Sie sieht eine Abweichung des Berufungsgerichts vom Urteil des Senats darin, dass das Berufungsgericht keine erneute Prüfung der Ausweisungsverfügung unter Zugrundelegung der aktuellen Sach- und Rechtslage im Zeitpunkt seiner Entscheidung vorgenommen habe. Aus der von der Beschwerde zitierten Urteilspassage ergibt sich aber kein Rechtssatz des Inhalts, dass auch bei der Ausweisung von Ausländern ohne besonderen europarechtlichen Status im Hinblick auf Art. 6 GG und Art. 8 EMRK für die gerichtliche Kontrolle der Zeitpunkt der mündlichen Verhandlung oder Entscheidung in der letzten gerichtlichen Tatsacheninstanz maßgeblich ist. Der Senat hat dies in seinem Urteil vom 15. März 2005 vielmehr ausdrücklich offengelassen und einen Verstoß gegen Rechtsvorschriften selbst für den Fall verneint, wenn man diesen Zeitpunkt als maßgeblich ansieht.

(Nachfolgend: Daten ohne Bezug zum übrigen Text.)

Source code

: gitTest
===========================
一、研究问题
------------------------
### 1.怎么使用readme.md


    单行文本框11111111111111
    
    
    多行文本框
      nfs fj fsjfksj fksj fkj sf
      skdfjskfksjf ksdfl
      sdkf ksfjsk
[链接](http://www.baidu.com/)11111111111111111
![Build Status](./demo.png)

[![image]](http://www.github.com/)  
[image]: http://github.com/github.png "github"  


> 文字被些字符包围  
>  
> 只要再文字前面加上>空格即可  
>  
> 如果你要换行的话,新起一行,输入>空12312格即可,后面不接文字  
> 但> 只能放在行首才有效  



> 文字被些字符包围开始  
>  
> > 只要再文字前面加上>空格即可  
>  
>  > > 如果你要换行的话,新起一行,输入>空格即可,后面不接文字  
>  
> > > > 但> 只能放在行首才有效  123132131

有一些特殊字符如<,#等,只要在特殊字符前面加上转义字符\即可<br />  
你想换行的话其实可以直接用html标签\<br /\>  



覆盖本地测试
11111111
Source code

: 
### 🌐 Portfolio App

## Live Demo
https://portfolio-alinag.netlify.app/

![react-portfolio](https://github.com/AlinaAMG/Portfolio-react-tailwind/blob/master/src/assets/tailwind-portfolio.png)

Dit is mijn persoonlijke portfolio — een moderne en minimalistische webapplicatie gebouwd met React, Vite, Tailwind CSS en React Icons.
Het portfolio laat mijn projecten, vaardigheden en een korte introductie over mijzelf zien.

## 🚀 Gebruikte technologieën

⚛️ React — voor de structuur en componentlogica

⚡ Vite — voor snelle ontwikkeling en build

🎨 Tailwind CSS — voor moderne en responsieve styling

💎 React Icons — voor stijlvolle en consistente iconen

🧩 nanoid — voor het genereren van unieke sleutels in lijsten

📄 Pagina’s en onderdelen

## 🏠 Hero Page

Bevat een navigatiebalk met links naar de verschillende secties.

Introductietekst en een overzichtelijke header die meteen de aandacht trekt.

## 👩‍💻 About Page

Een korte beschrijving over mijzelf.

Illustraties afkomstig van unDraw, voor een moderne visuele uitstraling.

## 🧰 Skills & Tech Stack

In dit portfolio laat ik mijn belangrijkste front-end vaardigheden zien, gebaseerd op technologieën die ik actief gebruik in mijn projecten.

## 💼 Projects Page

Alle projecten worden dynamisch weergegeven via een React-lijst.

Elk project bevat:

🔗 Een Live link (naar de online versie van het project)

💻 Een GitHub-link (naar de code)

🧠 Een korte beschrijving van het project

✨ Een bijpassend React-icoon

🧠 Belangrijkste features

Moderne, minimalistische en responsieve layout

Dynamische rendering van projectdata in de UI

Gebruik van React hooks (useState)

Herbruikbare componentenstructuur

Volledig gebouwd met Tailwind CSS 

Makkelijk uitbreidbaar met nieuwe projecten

3. Die Beschwerde sieht einen die Revisionszulassung rechtfertigenden Verfahrensfehler (§ 132 Abs. 2 Nr. 3 VwGO) darin, dass das Berufungsgericht europarechtliche Zweifelsfragen nicht dem EuGH zur Vorabentscheidung nach Art. 234 Satz 3 EG vorgelegt habe. Im Hinblick auf die nicht zugelassene Revision sei das Berufungsgericht letztinstanzliches Gericht und als solches zur Vorlage verpflichtet gewesen. Ein Verfahrensverstoß ergibt sich aus dem Beschwerdevorbringen nicht. Eine Vorlagepflicht nach Art. 234 Satz 3 EG bestand nicht, da die Entscheidung des Berufungsgerichts noch mit einem Rechtsmittel, nämlich der Beschwerde an das Bundesverwaltungsgericht gegen die Nichtzulassung der Revision anfechtbar war (vgl. z.B. Beschluss vom 15. Mai 1990 – BVerwG 1 B 64.90 – Buchholz 402.26 § 12 AufenthG/EWG Nr. 7 m.w.N.). Der Senat hat in der von der Beschwerde zitierten Passage seines Urteils vom 15. März 2005 auch lediglich ausgeführt, dass für das Berufungsgericht ein “Vorabentscheidungsersuchen nach Art. 234 Satz 2 EG in Betracht kommen” kann, wenn sich gemeinschaftsrechtliche Zweifelsfragen stellen. Anders als der für letztinstanzliche Gerichte geltende Art. 234 Satz 3 EG begründet der für die übrigen Gerichte geltende Art. 234 Satz 2 EG keine Vorlagepflicht (“kann … vorlegen”). Im Übrigen hat die Beschwerde keine entscheidungserheblichen gemeinschaftsrechtlichen Zweifelsfragen dargelegt. Auf die Ausführungen unter Abschnitt 1 dieses Beschlusses wird verwiesen.
Von einer weiteren Begründung sieht der Senat ab (§ 133 Abs. 5 Satz 2 Halbs. 2 VwGO).
Die Kostenentscheidung beruht auf § 154 Abs. 2 VwGO. Die Streitwertfestsetzung ergibt sich aus § 47 Abs. 3, § 52 Abs. 2, § 72 Nr. 1 GKG.